Esquecemos a palavra “obrigado”. Os filhos com os pais; e os pais com os filhos nas coisas mais simples da convivência diária. Se pensarmos que tudo nos é devido e que, afinal, os outros têm a obrigação de nos atender – adultos ou crianças – sempre menos saberemos agradecer por um pequeno favor, por uma gentileza, por um gesto de ajuda. É mais fácil mandar que pedir; portanto por que agradecer? Mais ainda, se estamos colocando dinheiro em casa, se somos nós o sustento de tudo ou quase, os outros é que nos deveriam agradecer, reconhecer o nosso esforço. Assim os “provedores” da casa não praticam a generosidade com os outros membros da família e, às vezes, jogam-lhes na cara o fato que, senão fossem eles, estariam na miséria. Como exercer a gratidão se também não há generosidade do outro lado? Como os filhos aprenderão a agradecer se os pais não os educam e não lhes mostram a beleza e a grandeza da generosidade e da gratidão?

Também com Jesus aconteceu que, dos dez leprosos curados, só um entendeu que deveria voltar para dar glória a Deus e agradecer àquele Mestre Jesus que o havia curado. E os outros? Com certeza foram apresentar-se aos sacerdotes para serem reintegrados à sociedade, mas não tiveram a iniciativa de manifestar  sua gratidão a Jesus.

Essa falta de atitude vale também para todos nós. Quantos dons e quantos favores recebemos dos outros e não lembramos de agradecer? Vivemos numa sociedade onde parece que tudo pode ser comprado. Se estamos pagando ou se estamos usando de um serviço público remunerado por que deveríamos agradecer? Ninguém está fazendo nada de graça.

Estamos certos e errados ao mesmo tempo. Nós pagamos, sim, o serviço, mas não o sorriso de quem nos atende. Pagamos o trabalho da pessoa, mas não a gentileza dela. Isso é tão evidente que, muitas vezes, preferimos ser atendidos por um funcionário e não por outro pelo simples jeito educado e gentil da pessoa. A grosseria e o desinteresse acabam escondendo a competência. No entanto um aperto de mão, um olhar e um escutar atenciosos enaltecem qualquer serviço por mais simples e humilde que seja. Digo isso por mim mesmo. Várias vezes, as pessoas reclamaram comigo porque eu as atendia “caminhando”. Tive que aprender a dar tempo e atenção às pessoas. Nem sempre consigo, mas, garanto, basta pouco.

A gratidão é a resposta espontânea e alegre de quem se sente acolhido e valorizado.

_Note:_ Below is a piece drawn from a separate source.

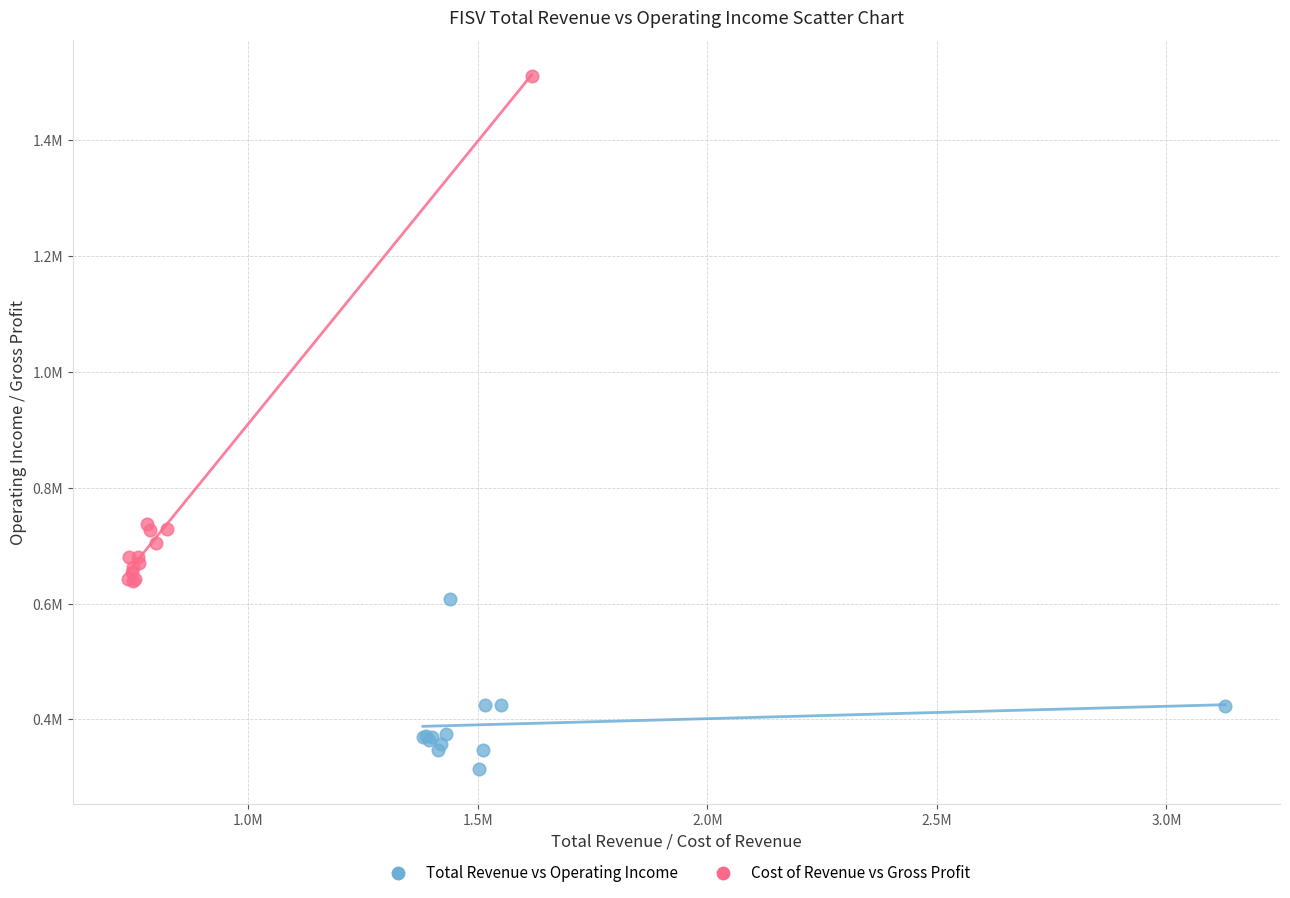

Which series contains the highest Y value?

Cost of Revenue vs Gross Profit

Assim como a verdadeira generosidade só pode ser o resultado do amor, também a gratidão deve brotar livremente como um dos nossos melhores sentimentos. Contudo devemos nos educar a olhar além do que nos é devido por obrigação e aprender a enxergar a longanimidade das pessoas que encontramos na vida. Generosidade e gratidão juntas aquecem os nossos relacionamentos e fazem de nós pequenos sinais do Deus-Amor, que sempre se doa sem pedir nada em troca, a não ser, também, amor para com o nosso próximo.

Nos dias do Círio usemos mais a palavra “obrigado”, na nossa família, no trabalho, na rua, na igreja. Unidos digamos também muito obrigado a Nossa Senhora, a pobre e pequena mulher de Nazaré, que todas as gerações chamam de bem-aventurada. Ela recebeu o maior dom que uma mulher podia recebe: ser a mãe do Salvador. E doou o seu Filho a todos. Gratidão e generosidade juntas. Muito obrigado Maria!